Saved entries:
■ ■ ■ ■
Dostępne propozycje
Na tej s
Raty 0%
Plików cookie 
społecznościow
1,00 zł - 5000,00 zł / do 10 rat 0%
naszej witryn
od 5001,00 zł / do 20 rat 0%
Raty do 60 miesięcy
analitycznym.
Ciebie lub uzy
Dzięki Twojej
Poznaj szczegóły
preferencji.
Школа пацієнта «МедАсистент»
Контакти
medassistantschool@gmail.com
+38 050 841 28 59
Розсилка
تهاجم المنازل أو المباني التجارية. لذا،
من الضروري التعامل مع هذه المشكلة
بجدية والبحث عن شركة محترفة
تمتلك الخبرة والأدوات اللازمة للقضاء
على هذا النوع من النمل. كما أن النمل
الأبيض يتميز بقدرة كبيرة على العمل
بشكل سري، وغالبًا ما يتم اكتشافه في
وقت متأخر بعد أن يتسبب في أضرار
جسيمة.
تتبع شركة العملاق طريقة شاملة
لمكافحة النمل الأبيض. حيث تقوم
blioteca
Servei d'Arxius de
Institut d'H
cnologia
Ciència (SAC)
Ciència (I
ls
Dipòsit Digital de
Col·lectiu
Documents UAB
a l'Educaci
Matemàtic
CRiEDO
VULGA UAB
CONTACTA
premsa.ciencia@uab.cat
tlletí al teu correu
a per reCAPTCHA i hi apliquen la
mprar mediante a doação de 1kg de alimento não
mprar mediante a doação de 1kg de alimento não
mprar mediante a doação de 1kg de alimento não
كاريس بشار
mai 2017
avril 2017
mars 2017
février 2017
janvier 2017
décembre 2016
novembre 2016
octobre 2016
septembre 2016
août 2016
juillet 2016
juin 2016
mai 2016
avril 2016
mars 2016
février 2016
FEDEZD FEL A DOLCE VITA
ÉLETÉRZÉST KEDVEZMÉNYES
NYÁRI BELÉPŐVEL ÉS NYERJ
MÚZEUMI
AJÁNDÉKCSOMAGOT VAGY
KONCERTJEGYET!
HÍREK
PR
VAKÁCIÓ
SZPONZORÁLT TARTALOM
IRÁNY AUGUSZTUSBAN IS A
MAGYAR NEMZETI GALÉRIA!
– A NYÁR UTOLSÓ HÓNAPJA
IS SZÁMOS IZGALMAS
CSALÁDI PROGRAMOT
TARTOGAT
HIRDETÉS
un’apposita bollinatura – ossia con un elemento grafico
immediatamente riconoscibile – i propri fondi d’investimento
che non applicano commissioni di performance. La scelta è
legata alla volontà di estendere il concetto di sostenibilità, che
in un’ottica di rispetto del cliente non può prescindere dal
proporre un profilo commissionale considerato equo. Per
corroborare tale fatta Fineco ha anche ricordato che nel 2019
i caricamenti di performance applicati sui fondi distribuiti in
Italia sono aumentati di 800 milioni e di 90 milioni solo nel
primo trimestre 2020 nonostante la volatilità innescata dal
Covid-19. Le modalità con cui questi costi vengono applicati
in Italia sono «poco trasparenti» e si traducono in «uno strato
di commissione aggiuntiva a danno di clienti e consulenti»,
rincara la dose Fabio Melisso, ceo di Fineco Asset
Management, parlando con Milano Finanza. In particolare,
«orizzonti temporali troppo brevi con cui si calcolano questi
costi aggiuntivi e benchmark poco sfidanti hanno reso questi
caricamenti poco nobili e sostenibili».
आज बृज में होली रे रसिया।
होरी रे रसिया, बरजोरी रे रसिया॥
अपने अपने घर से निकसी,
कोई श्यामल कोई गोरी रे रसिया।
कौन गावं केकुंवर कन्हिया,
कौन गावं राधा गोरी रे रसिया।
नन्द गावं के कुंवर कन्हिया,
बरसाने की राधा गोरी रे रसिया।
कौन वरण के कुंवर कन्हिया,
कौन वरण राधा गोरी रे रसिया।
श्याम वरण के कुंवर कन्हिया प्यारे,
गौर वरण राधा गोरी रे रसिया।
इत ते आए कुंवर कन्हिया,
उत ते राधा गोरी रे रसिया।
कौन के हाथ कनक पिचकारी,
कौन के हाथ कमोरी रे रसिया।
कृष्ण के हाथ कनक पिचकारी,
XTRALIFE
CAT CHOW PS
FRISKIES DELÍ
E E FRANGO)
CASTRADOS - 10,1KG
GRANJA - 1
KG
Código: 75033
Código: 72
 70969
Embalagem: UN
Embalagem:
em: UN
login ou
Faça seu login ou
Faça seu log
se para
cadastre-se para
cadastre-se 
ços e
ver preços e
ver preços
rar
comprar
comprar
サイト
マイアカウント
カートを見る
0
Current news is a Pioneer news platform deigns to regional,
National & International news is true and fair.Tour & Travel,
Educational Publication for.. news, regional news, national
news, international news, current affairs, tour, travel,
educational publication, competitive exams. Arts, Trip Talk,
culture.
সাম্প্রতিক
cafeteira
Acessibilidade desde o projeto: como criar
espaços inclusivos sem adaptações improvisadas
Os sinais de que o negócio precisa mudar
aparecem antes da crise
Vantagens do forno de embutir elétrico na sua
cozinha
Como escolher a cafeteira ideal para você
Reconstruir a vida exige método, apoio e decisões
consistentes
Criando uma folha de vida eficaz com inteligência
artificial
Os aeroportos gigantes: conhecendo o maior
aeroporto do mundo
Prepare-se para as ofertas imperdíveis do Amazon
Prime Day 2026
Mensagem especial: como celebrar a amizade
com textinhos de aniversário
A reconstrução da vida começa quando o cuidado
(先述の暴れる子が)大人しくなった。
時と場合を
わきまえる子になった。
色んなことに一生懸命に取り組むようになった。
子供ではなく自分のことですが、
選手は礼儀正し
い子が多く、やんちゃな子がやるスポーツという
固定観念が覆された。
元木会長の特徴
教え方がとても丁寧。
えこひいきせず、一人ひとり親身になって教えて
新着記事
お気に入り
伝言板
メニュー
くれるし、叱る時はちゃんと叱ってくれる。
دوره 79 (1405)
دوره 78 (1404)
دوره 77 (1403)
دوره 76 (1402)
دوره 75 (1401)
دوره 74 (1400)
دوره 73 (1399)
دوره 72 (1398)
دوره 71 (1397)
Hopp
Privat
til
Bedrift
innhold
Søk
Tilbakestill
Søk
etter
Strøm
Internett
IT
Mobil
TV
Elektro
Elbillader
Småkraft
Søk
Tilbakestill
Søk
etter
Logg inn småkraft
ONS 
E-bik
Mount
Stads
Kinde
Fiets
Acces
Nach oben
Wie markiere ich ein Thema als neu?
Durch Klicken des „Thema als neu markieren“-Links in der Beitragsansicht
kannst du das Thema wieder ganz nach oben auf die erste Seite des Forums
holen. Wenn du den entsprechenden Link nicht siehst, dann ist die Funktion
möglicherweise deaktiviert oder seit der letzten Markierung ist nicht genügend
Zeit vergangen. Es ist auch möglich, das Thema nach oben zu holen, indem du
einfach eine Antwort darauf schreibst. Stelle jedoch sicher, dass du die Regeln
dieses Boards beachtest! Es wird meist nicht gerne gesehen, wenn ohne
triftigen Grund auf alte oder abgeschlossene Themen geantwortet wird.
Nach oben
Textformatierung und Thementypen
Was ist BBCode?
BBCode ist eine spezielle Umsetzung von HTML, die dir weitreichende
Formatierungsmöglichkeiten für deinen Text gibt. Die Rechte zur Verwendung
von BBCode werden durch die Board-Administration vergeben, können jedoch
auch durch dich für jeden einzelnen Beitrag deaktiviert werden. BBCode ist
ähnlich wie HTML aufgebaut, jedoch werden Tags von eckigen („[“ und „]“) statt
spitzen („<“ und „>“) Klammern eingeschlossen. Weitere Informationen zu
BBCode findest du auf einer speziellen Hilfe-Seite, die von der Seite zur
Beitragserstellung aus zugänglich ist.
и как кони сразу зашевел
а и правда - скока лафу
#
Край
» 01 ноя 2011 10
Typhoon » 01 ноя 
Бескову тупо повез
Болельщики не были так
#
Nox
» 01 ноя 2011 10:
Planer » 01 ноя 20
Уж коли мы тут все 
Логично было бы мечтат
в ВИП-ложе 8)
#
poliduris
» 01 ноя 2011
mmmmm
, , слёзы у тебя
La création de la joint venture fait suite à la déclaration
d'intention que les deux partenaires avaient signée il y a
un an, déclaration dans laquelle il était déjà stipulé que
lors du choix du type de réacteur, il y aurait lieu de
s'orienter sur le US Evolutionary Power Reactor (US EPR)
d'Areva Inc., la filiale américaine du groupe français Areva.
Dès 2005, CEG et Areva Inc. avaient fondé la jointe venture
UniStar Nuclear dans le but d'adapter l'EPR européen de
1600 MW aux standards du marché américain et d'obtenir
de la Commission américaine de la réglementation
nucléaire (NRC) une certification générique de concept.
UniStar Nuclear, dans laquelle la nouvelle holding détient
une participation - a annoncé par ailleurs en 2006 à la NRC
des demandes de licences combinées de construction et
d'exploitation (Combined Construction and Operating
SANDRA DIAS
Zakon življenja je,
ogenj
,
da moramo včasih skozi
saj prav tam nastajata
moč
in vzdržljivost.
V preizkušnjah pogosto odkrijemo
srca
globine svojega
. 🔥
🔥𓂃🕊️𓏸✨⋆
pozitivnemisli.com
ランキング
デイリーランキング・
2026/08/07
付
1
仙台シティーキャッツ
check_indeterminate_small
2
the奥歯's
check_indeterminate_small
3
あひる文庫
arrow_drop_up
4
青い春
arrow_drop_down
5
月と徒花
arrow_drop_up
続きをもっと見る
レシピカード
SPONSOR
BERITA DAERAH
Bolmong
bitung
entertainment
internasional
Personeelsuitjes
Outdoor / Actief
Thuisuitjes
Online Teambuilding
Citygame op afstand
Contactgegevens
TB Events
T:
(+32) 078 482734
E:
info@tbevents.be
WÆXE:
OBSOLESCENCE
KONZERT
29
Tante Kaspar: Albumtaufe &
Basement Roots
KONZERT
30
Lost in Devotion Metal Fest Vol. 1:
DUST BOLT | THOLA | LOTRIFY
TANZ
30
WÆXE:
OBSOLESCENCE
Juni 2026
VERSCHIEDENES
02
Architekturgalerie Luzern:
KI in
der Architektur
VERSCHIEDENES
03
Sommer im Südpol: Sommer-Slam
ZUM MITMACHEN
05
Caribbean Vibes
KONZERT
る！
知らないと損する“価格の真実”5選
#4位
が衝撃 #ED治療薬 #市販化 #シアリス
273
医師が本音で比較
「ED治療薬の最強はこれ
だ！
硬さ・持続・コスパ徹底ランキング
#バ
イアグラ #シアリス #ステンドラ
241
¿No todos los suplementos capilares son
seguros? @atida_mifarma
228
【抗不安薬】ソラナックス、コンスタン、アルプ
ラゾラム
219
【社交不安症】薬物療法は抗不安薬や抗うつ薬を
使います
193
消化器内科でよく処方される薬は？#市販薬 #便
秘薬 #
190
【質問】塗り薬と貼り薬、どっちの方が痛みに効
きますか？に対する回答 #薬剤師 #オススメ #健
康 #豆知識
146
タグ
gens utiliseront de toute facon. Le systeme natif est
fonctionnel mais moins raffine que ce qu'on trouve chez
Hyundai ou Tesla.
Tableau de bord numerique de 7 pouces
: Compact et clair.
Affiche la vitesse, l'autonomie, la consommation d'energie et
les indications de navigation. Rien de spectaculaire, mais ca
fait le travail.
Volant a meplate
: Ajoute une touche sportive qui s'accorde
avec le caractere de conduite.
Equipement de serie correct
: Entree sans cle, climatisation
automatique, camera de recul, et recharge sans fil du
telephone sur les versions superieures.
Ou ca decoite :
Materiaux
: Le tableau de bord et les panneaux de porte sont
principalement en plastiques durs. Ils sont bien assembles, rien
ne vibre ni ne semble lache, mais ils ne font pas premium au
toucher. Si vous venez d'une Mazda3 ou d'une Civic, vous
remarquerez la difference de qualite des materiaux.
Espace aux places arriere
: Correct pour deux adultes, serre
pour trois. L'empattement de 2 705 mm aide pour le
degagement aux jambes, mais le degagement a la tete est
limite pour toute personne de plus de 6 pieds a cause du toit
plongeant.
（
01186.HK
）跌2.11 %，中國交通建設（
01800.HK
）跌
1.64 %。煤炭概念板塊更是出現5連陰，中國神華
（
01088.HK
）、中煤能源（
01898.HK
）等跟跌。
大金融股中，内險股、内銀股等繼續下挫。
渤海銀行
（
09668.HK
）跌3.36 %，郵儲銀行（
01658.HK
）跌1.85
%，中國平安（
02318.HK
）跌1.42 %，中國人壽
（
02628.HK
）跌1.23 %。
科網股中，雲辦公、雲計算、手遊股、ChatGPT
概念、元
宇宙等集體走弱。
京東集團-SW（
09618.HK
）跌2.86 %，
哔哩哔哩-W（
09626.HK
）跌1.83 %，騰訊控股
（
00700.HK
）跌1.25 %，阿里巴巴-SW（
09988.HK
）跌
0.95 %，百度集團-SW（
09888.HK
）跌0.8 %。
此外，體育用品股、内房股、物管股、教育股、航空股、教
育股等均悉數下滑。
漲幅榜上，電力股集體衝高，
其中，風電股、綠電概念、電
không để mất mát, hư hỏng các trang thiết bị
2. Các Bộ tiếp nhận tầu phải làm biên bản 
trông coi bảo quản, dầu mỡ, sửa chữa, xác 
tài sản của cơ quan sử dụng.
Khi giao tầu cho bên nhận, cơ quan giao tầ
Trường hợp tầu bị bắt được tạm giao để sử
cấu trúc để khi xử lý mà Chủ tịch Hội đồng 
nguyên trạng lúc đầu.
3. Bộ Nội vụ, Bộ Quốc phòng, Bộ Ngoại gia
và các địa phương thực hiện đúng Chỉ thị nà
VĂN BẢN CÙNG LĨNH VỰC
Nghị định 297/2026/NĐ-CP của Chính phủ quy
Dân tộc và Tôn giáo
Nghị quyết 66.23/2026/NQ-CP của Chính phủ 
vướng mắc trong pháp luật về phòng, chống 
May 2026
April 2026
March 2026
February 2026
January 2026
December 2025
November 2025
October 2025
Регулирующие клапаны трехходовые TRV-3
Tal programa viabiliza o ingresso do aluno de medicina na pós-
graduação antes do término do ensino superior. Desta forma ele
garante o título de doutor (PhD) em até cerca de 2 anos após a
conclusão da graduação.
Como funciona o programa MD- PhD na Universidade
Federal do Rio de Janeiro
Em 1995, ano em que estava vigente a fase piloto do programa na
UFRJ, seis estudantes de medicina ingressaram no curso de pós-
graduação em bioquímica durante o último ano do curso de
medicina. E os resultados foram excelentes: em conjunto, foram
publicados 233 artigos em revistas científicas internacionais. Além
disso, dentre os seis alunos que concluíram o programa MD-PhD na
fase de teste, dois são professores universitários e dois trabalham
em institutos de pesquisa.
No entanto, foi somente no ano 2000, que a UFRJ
■ ■ ■ ■
▶ EXERCISE:
Reproduce exactly what appears from the line containing "January 2026" down to the final line of the data.

▶ SOLUTION TO THE EXERCISE:
January 2026
December 2025
November 2025
October 2025
Регулирующие клапаны трехходовые TRV-3
Tal programa viabiliza o ingresso do aluno de medicina na pós-
graduação antes do término do ensino superior. Desta forma ele
garante o título de doutor (PhD) em até cerca de 2 anos após a
conclusão da graduação.
Como funciona o programa MD- PhD na Universidade
Federal do Rio de Janeiro
Em 1995, ano em que estava vigente a fase piloto do programa na
UFRJ, seis estudantes de medicina ingressaram no curso de pós-
graduação em bioquímica durante o último ano do curso de
medicina. E os resultados foram excelentes: em conjunto, foram
publicados 233 artigos em revistas científicas internacionais. Além
disso, dentre os seis alunos que concluíram o programa MD-PhD na
fase de teste, dois são professores universitários e dois trabalham
em institutos de pesquisa.
No entanto, foi somente no ano 2000, que a UFRJ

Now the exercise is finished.